═════ Text for analysis

Steve Walker (born January 12, 1973) is a Canadian ice hockey coach and former professional ice hockey player. He is currently serving as head coach of EC KAC in Austria.

Playing career 
Born in Collingwood, Ontario, Walker played junior hockey for the Stayner Siskins, Owen Sound Platers and the Barrie Colts before turning pro in 1993, playing nine games for the ECHL's Wheeling Thunderbirds. Walker then spent two seasons in the Colonial Hockey League with the Muskegon Fury, scoring 43 goals and 57 assists for 100 points in the 1995-96 season. He split the 1996-97 season in the Colonial Hockey League with the Flint Generals, the American Hockey League for the Rochester Americans and the International Hockey League with the Detroit Vipers where he would spend another three seasons.

In 2000, Walker joined Eisbären Berlin, a member of the Deutsche Eishockey Liga in Germany and remained with the team until 2011. He made 593 DEL appearances for the Eisbären team, tallying 213 goals and 379 assists. He captured five German championship titles with Berlin and had his jersey retired on December 26, 2014.

Coaching career
From January 2013 to 2015, he served as head coach of the Stayner Siskins, a member of the Georgian Mid-Ontario Junior C Hockey League.

══════════

What this exercise asks.
1: According to the text about Steve Walker, how many DEL appearances did he make for the Eisbären team?
2: Retype the text about Steve Walker word for word, everything from "Coaching career" down to "C Hockey League.".

═════ Data shown

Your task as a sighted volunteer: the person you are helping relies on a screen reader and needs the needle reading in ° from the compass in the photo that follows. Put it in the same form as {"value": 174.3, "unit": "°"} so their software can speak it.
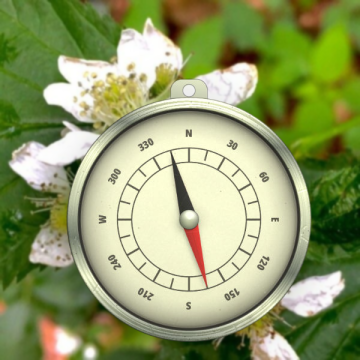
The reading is {"value": 165, "unit": "°"}
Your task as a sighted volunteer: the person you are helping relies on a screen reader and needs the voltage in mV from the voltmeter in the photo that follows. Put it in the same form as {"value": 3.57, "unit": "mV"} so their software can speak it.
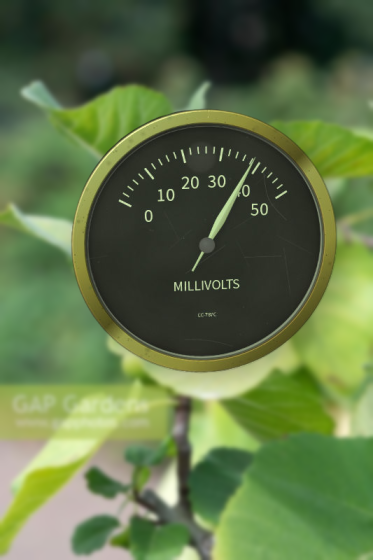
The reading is {"value": 38, "unit": "mV"}
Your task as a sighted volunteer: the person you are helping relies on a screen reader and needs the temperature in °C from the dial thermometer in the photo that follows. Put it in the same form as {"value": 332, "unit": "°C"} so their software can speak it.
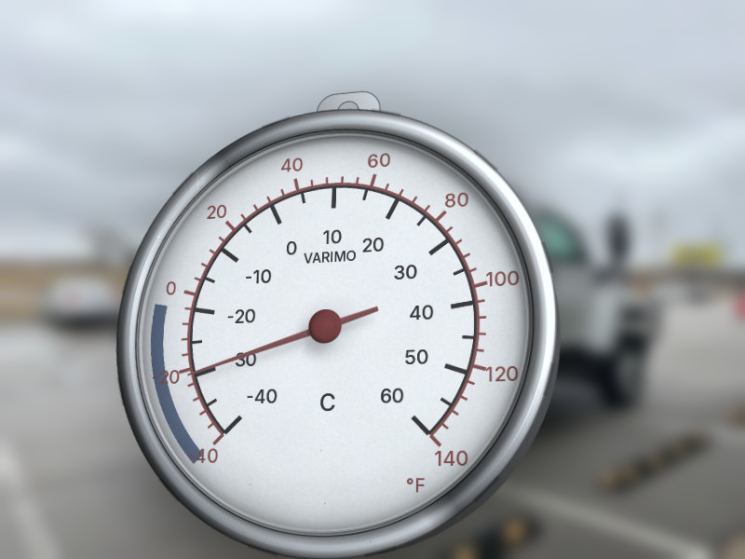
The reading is {"value": -30, "unit": "°C"}
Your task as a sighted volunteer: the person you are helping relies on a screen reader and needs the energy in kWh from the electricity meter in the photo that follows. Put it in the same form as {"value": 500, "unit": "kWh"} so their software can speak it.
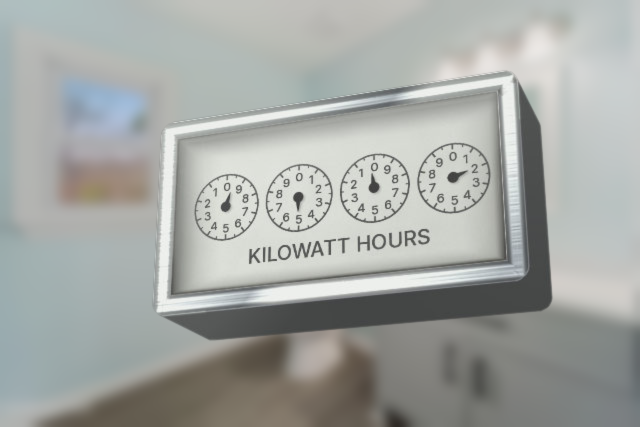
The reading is {"value": 9502, "unit": "kWh"}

══════════

Answers in order.
1: 593

2:
Coaching career
From January 2013 to 2015, he served as head coach of the Stayner Siskins, a member of the Georgian Mid-Ontario Junior C Hockey League.